[Work request] Search term "down": please copy every line of the records below that contains it.

+ + + + + + +

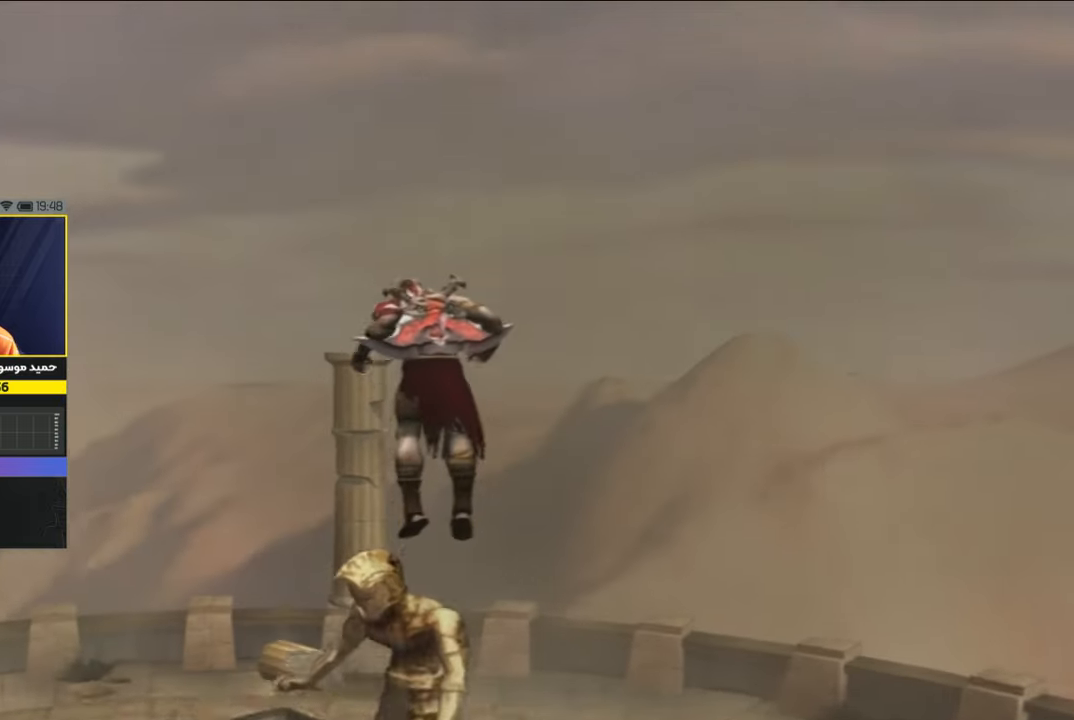
{"buttons": [], "left_stick": "center", "right_stick": "center", "events": [[150, "left_stick", "down-left"], [284, "left_stick", "down"], [450, "left_stick", "center"]]}
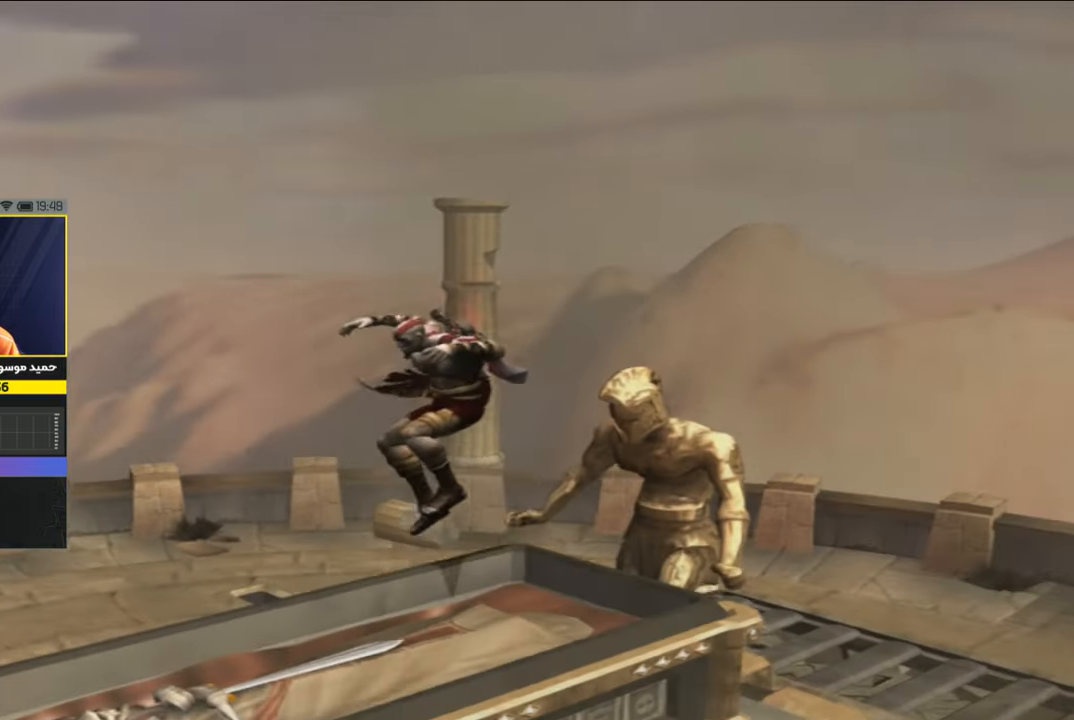
{"buttons": [], "left_stick": "center", "right_stick": "center", "events": [[250, "R1", "down"], [450, "R1", "up"]]}
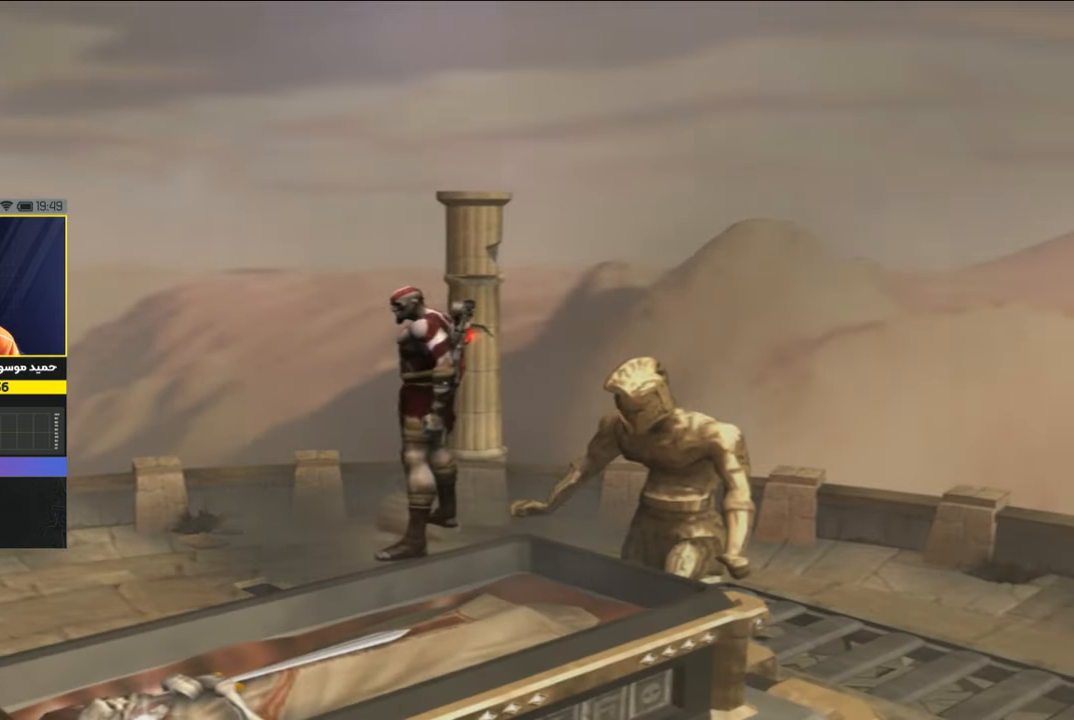
{"buttons": ["R1"], "left_stick": "center", "right_stick": "center", "events": [[50, "left_stick", "down"], [417, "R1", "down"], [450, "left_stick", "center"]]}
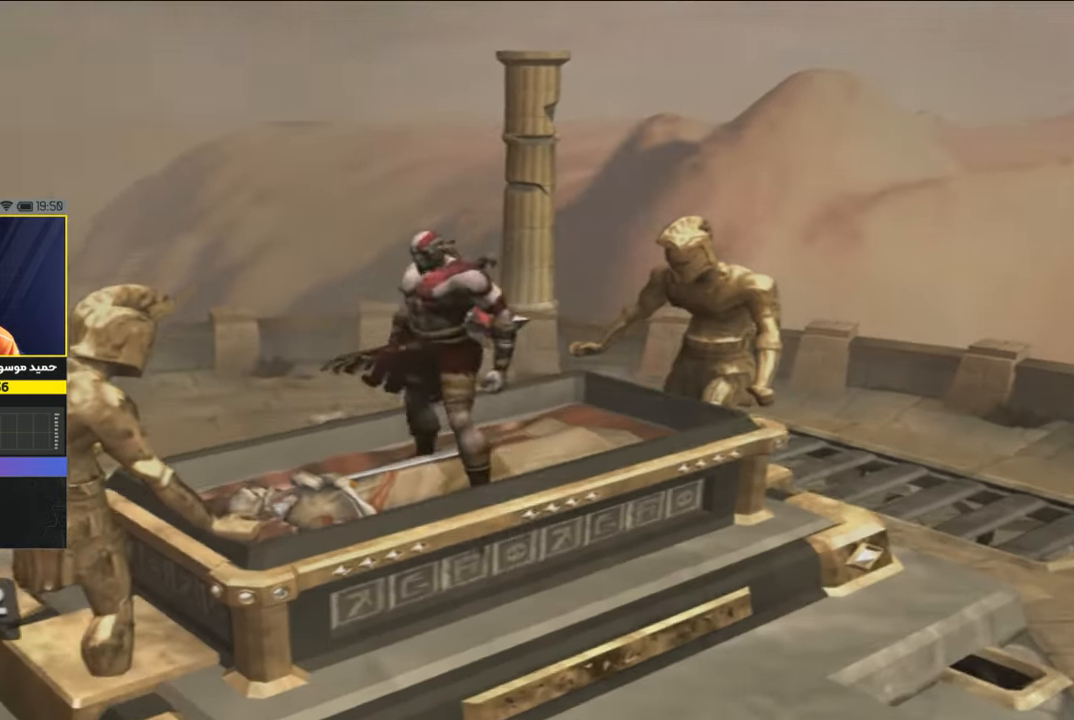
{"buttons": [], "left_stick": "center", "right_stick": "center", "events": [[117, "R1", "up"]]}
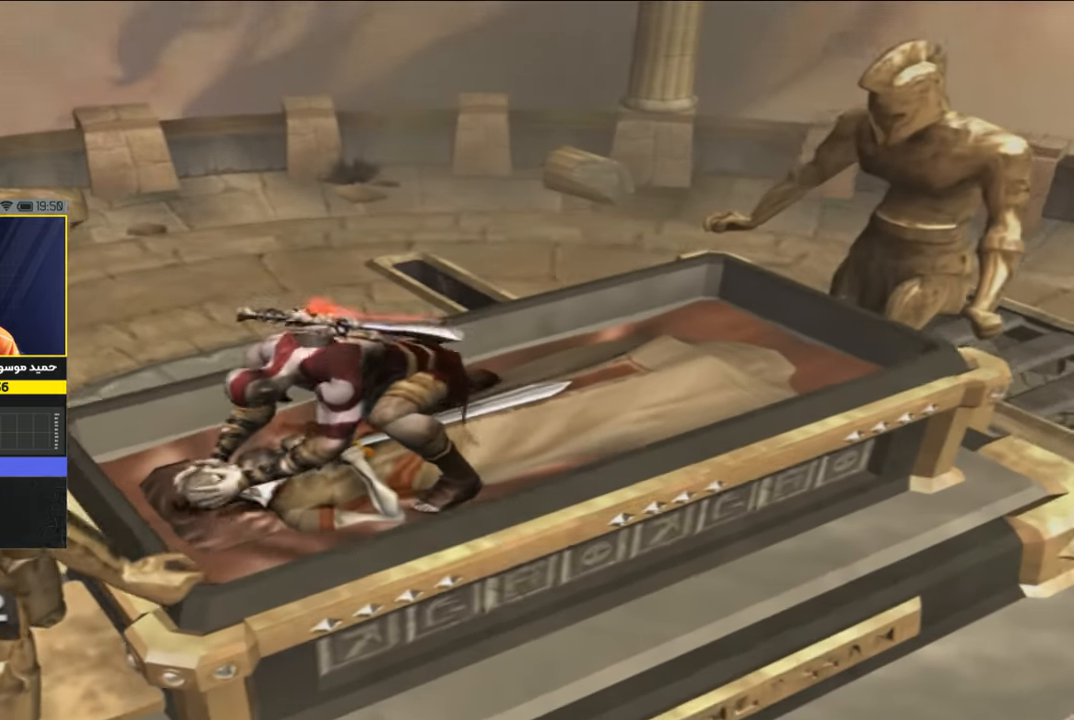
{"buttons": [], "left_stick": "center", "right_stick": "center", "events": [[217, "R1", "down"], [317, "R1", "up"], [350, "R1", "down"], [417, "R1", "up"]]}
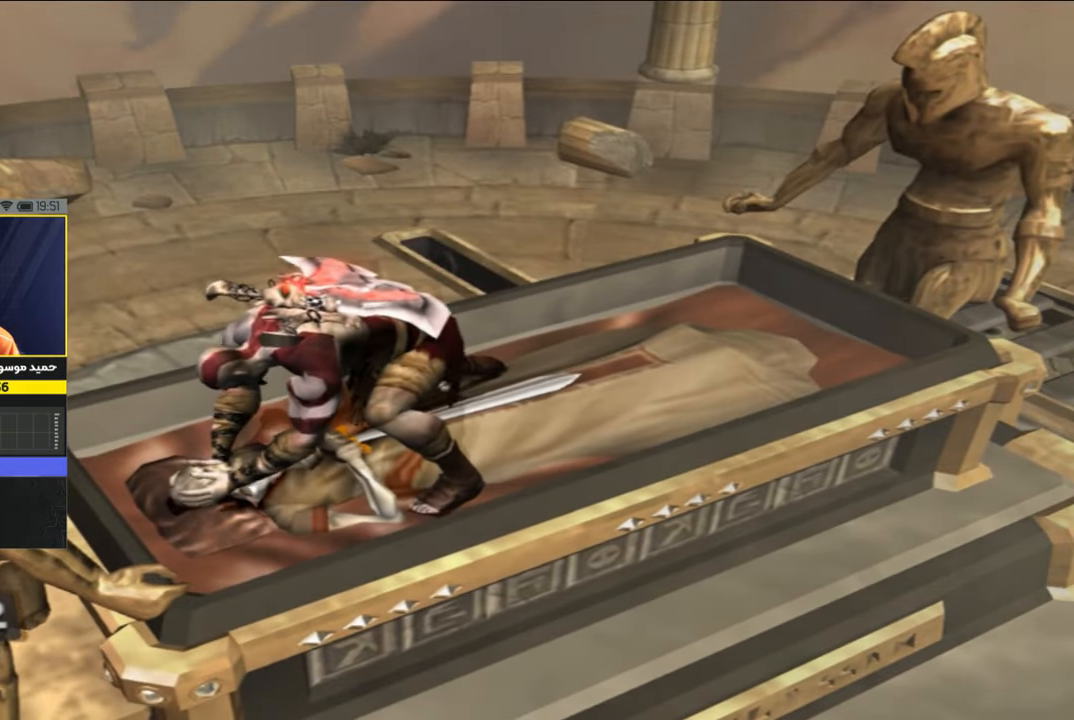
{"buttons": ["R1"], "left_stick": "center", "right_stick": "center", "events": [[17, "R1", "down"], [117, "R1", "up"], [150, "R1", "down"], [250, "R1", "up"], [317, "R1", "down"], [384, "R1", "up"], [484, "R1", "down"]]}
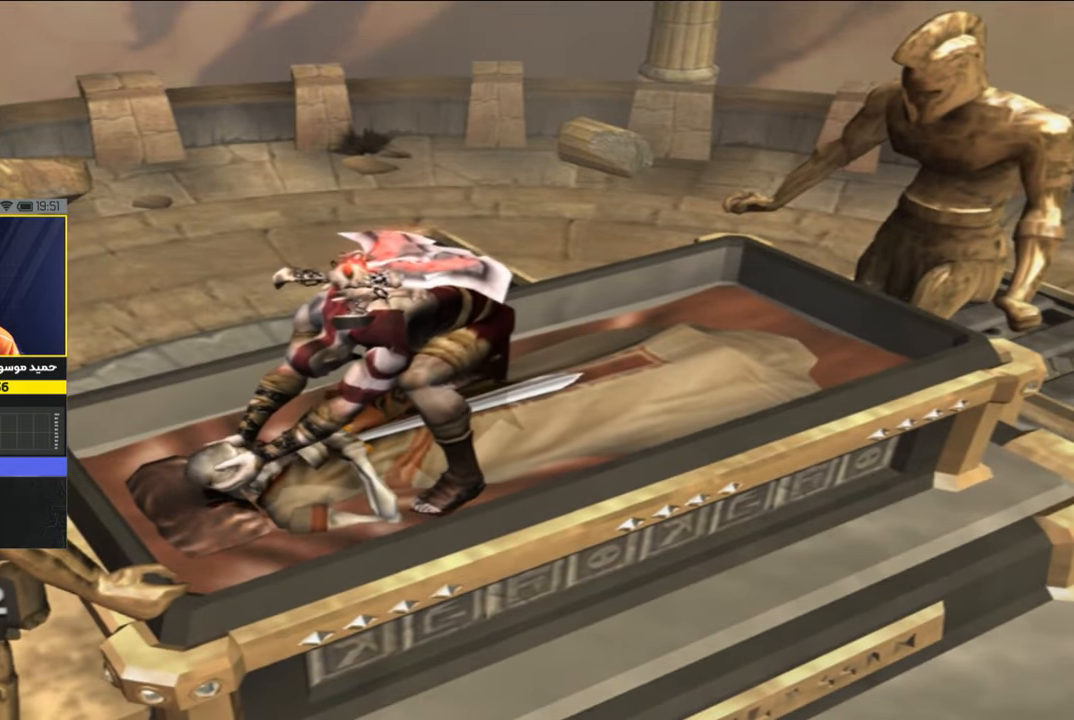
{"buttons": ["R1"], "left_stick": "center", "right_stick": "center", "events": [[17, "R1", "up"], [117, "R1", "down"], [184, "R1", "up"], [250, "R1", "down"], [317, "R1", "up"], [417, "R1", "down"]]}
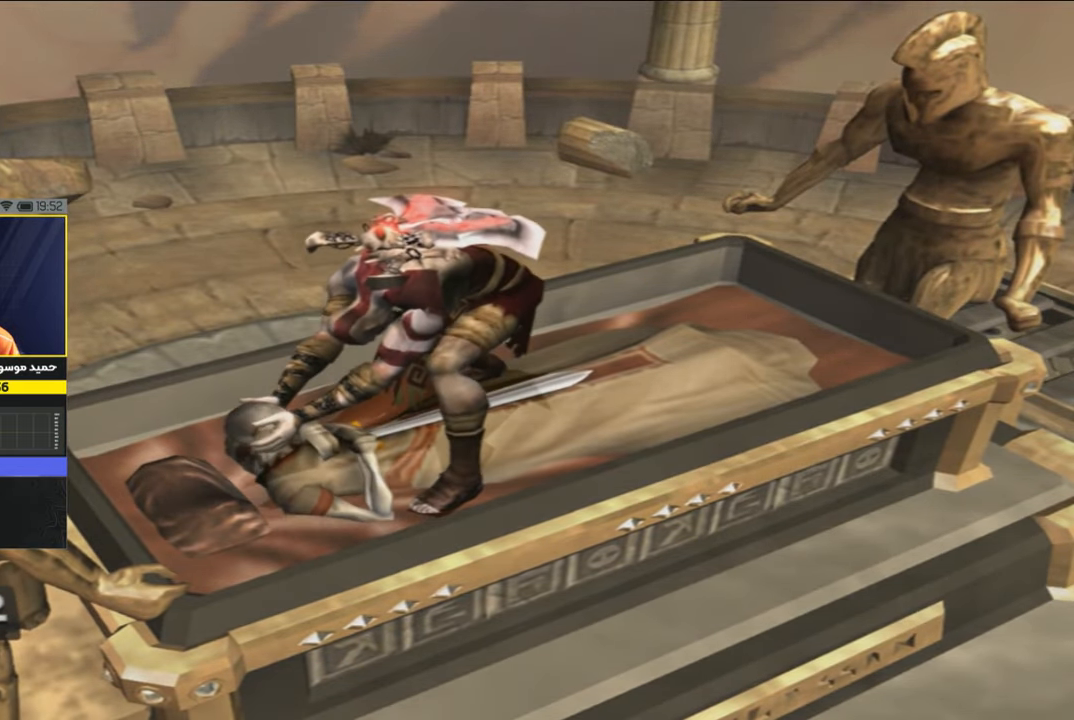
{"buttons": ["R1"], "left_stick": "center", "right_stick": "center", "events": [[117, "R1", "up"], [184, "R1", "down"], [284, "R1", "up"], [317, "R1", "down"], [417, "R1", "up"], [484, "R1", "down"]]}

+ + + + + + +

[Task answer]
{"buttons": [], "left_stick": "center", "right_stick": "center", "events": [[150, "left_stick", "down-left"], [284, "left_stick", "down"], [450, "left_stick", "center"]]}
{"buttons": [], "left_stick": "center", "right_stick": "center", "events": [[250, "R1", "down"], [450, "R1", "up"]]}
{"buttons": ["R1"], "left_stick": "center", "right_stick": "center", "events": [[50, "left_stick", "down"], [417, "R1", "down"], [450, "left_stick", "center"]]}
{"buttons": [], "left_stick": "center", "right_stick": "center", "events": [[217, "R1", "down"], [317, "R1", "up"], [350, "R1", "down"], [417, "R1", "up"]]}
{"buttons": ["R1"], "left_stick": "center", "right_stick": "center", "events": [[17, "R1", "down"], [117, "R1", "up"], [150, "R1", "down"], [250, "R1", "up"], [317, "R1", "down"], [384, "R1", "up"], [484, "R1", "down"]]}
{"buttons": ["R1"], "left_stick": "center", "right_stick": "center", "events": [[17, "R1", "up"], [117, "R1", "down"], [184, "R1", "up"], [250, "R1", "down"], [317, "R1", "up"], [417, "R1", "down"]]}
{"buttons": ["R1"], "left_stick": "center", "right_stick": "center", "events": [[117, "R1", "up"], [184, "R1", "down"], [284, "R1", "up"], [317, "R1", "down"], [417, "R1", "up"], [484, "R1", "down"]]}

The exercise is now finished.